### RECORD EXTRACTS
═══
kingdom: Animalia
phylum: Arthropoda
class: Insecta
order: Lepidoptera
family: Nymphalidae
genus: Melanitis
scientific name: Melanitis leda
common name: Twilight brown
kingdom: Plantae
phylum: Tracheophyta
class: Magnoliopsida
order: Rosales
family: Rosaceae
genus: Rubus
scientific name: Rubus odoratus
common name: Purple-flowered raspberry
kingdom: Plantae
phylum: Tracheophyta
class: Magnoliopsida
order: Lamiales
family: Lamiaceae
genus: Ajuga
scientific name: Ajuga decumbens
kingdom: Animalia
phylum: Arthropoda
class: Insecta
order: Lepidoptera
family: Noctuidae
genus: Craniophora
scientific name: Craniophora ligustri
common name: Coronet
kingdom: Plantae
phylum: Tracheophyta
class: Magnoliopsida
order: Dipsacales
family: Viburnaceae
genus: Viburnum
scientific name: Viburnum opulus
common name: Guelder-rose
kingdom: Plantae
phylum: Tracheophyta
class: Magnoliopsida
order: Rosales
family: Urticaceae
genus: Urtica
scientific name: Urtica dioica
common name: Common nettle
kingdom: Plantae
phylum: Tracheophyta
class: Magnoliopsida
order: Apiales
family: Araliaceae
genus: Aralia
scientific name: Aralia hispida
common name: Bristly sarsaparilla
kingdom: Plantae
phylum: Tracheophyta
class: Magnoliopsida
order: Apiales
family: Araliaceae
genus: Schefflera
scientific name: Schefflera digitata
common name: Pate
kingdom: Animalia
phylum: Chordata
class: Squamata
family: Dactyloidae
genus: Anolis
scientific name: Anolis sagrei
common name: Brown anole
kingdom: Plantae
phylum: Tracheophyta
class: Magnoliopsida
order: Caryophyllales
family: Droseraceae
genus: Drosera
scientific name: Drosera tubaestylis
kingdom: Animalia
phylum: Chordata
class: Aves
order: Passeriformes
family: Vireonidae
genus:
═══
### AIM
Copy every line of the data above without any change.

### SOLUTION TO THE EXERCISE
kingdom: Animalia
phylum: Arthropoda
class: Insecta
order: Lepidoptera
family: Nymphalidae
genus: Melanitis
scientific name: Melanitis leda
common name: Twilight brown
kingdom: Plantae
phylum: Tracheophyta
class: Magnoliopsida
order: Rosales
family: Rosaceae
genus: Rubus
scientific name: Rubus odoratus
common name: Purple-flowered raspberry
kingdom: Plantae
phylum: Tracheophyta
class: Magnoliopsida
order: Lamiales
family: Lamiaceae
genus: Ajuga
scientific name: Ajuga decumbens
kingdom: Animalia
phylum: Arthropoda
class: Insecta
order: Lepidoptera
family: Noctuidae
genus: Craniophora
scientific name: Craniophora ligustri
common name: Coronet
kingdom: Plantae
phylum: Tracheophyta
class: Magnoliopsida
order: Dipsacales
family: Viburnaceae
genus: Viburnum
scientific name: Viburnum opulus
common name: Guelder-rose
kingdom: Plantae
phylum: Tracheophyta
class: Magnoliopsida
order: Rosales
family: Urticaceae
genus: Urtica
scientific name: Urtica dioica
common name: Common nettle
kingdom: Plantae
phylum: Tracheophyta
class: Magnoliopsida
order: Apiales
family: Araliaceae
genus: Aralia
scientific name: Aralia hispida
common name: Bristly sarsaparilla
kingdom: Plantae
phylum: Tracheophyta
class: Magnoliopsida
order: Apiales
family: Araliaceae
genus: Schefflera
scientific name: Schefflera digitata
common name: Pate
kingdom: Animalia
phylum: Chordata
class: Squamata
family: Dactyloidae
genus: Anolis
scientific name: Anolis sagrei
common name: Brown anole
kingdom: Plantae
phylum: Tracheophyta
class: Magnoliopsida
order: Caryophyllales
family: Droseraceae
genus: Drosera
scientific name: Drosera tubaestylis
kingdom: Animalia
phylum: Chordata
class: Aves
order: Passeriformes
family: Vireonidae
genus:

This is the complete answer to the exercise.